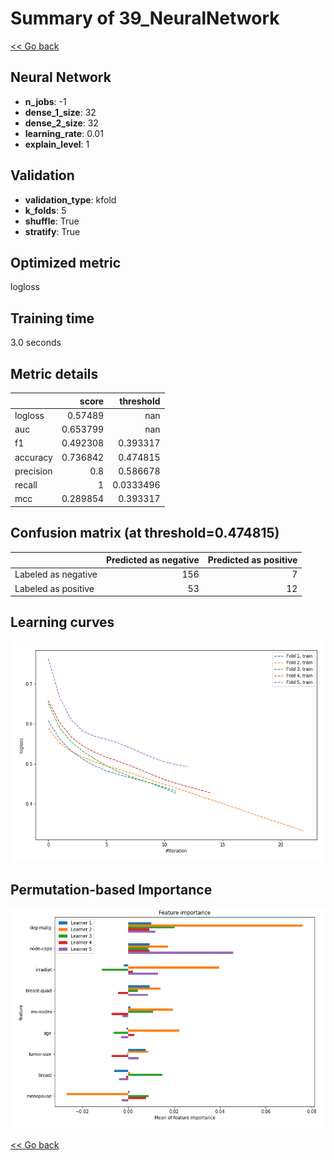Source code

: # Summary of 39_NeuralNetwork

[<< Go back](../README.md)


## Neural Network
- **n_jobs**: -1
- **dense_1_size**: 32
- **dense_2_size**: 32
- **learning_rate**: 0.01
- **explain_level**: 1

## Validation
 - **validation_type**: kfold
 - **k_folds**: 5
 - **shuffle**: True
 - **stratify**: True

## Optimized metric
logloss

## Training time

3.0 seconds

## Metric details
|           |    score |   threshold |
|:----------|---------:|------------:|
| logloss   | 0.57489  | nan         |
| auc       | 0.653799 | nan         |
| f1        | 0.492308 |   0.393317  |
| accuracy  | 0.736842 |   0.474815  |
| precision | 0.8      |   0.586678  |
| recall    | 1        |   0.0333496 |
| mcc       | 0.289854 |   0.393317  |


## Confusion matrix (at threshold=0.474815)
|                     |   Predicted as negative |   Predicted as positive |
|:--------------------|------------------------:|------------------------:|
| Labeled as negative |                     156 |                       7 |
| Labeled as positive |                      53 |                      12 |

## Learning curves
![Learning curves](learning_curves.png)

## Permutation-based Importance
![Permutation-based Importance](permutation_importance.png)

[<< Go back](../README.md)
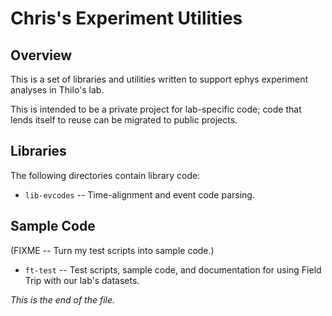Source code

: # Chris's Experiment Utilities

## Overview

This is a set of libraries and utilities written to support ephys experiment
analyses in Thilo's lab.

This is intended to be a private project for lab-specific code; code that
lends itself to reuse can be migrated to public projects.


## Libraries

The following directories contain library code:

* `lib-evcodes` --
Time-alignment and event code parsing.


## Sample Code

(FIXME -- Turn my test scripts into sample code.)

* `ft-test` --
Test scripts, sample code, and documentation for using Field Trip with our
lab's datasets.


*This is the end of the file.*
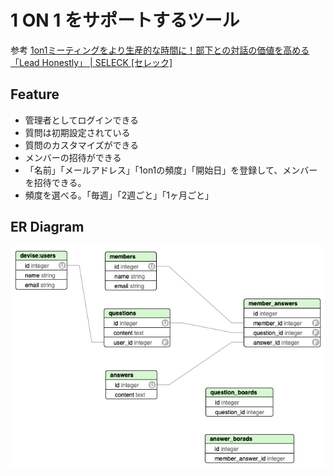 # 1 ON 1 をサポートするツール

参考
[1on1ミーティングをより生産的な時間に！部下との対話の価値を高める「Lead Honestly」 \| SELECK \[セレック\]](https://seleck.cc/1127)

## Feature

- 管理者としてログインできる
- 質問は初期設定されている
- 質問のカスタマイズができる
- メンバーの招待ができる
- 「名前」「メールアドレス」「1on1の頻度」「開始日」を登録して、メンバーを招待できる。
- 頻度を選べる。「毎週」「2週ごと」「1ヶ月ごと」

## ER Diagram

![er.png](er.png)

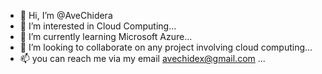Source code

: - 👋 Hi, I’m @AveChidera
- 👀 I’m interested in Cloud Computing...
- 🌱 I’m currently learning Microsoft Azure...
- 💞️ I’m looking to collaborate on any project involving cloud computing...
- 📫 you can reach me via my email avechidex@gmail.com ...

<!---
AveChidera/AveChidera is a ✨ special ✨ repository because its `README.md` (this file) appears on your GitHub profile.
You can click the Preview link to take a look at your changes.
--->
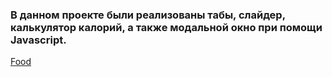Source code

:### В данном проекте были реализованы табы, слайдер, калькулятор калорий, а также модальной окно при помощи Javascript. ###
[Food](https://aliaksey-iliukevich.github.io/food/ "gh-page")
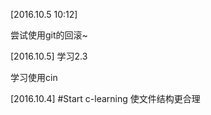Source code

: [2016.10.5 10:12]

尝试使用git的回滚~

[2016.10.5]
学习2.3

学习使用cin

[2016.10.4]
#Start c-learning
使文件结构更合理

◆ ◆ ◆ ◆

§ EXERCISE REQUIREMENTS:
Only the text of the records belongs in the answer, printed exactly and without pictures.

§ SOLUTION TO THIS EXERCISE:
Source code

: # Summary of 39_NeuralNetwork

[<< Go back](../README.md)


## Neural Network
- **n_jobs**: -1
- **dense_1_size**: 32
- **dense_2_size**: 32
- **learning_rate**: 0.01
- **explain_level**: 1

## Validation
 - **validation_type**: kfold
 - **k_folds**: 5
 - **shuffle**: True
 - **stratify**: True

## Optimized metric
logloss

## Training time

3.0 seconds

## Metric details
|           |    score |   threshold |
|:----------|---------:|------------:|
| logloss   | 0.57489  | nan         |
| auc       | 0.653799 | nan         |
| f1        | 0.492308 |   0.393317  |
| accuracy  | 0.736842 |   0.474815  |
| precision | 0.8      |   0.586678  |
| recall    | 1        |   0.0333496 |
| mcc       | 0.289854 |   0.393317  |


## Confusion matrix (at threshold=0.474815)
|                     |   Predicted as negative |   Predicted as positive |
|:--------------------|------------------------:|------------------------:|
| Labeled as negative |                     156 |                       7 |
| Labeled as positive |                      53 |                      12 |

## Learning curves
![Learning curves](learning_curves.png)

## Permutation-based Importance
![Permutation-based Importance](permutation_importance.png)

[<< Go back](../README.md)
Source code

: # Chris's Experiment Utilities

## Overview

This is a set of libraries and utilities written to support ephys experiment
analyses in Thilo's lab.

This is intended to be a private project for lab-specific code; code that
lends itself to reuse can be migrated to public projects.


## Libraries

The following directories contain library code:

* `lib-evcodes` --
Time-alignment and event code parsing.


## Sample Code

(FIXME -- Turn my test scripts into sample code.)

* `ft-test` --
Test scripts, sample code, and documentation for using Field Trip with our
lab's datasets.


*This is the end of the file.*
 # 1 ON 1 をサポートするツール

参考
[1on1ミーティングをより生産的な時間に！部下との対話の価値を高める「Lead Honestly」 \| SELECK \[セレック\]](https://seleck.cc/1127)

## Feature

- 管理者としてログインできる
- 質問は初期設定されている
- 質問のカスタマイズができる
- メンバーの招待ができる
- 「名前」「メールアドレス」「1on1の頻度」「開始日」を登録して、メンバーを招待できる。
- 頻度を選べる。「毎週」「2週ごと」「1ヶ月ごと」

## ER Diagram

![er.png](er.png)

Source code

: - 👋 Hi, I’m @AveChidera
- 👀 I’m interested in Cloud Computing...
- 🌱 I’m currently learning Microsoft Azure...
- 💞️ I’m looking to collaborate on any project involving cloud computing...
- 📫 you can reach me via my email avechidex@gmail.com ...

<!---
AveChidera/AveChidera is a ✨ special ✨ repository because its `README.md` (this file) appears on your GitHub profile.
You can click the Preview link to take a look at your changes.
--->
Source code

:### В данном проекте были реализованы табы, слайдер, калькулятор калорий, а также модальной окно при помощи Javascript. ###
[Food](https://aliaksey-iliukevich.github.io/food/ "gh-page")
Source code

: [2016.10.5 10:12]

尝试使用git的回滚~

[2016.10.5]
学习2.3

学习使用cin

[2016.10.4]
#Start c-learning
使文件结构更合理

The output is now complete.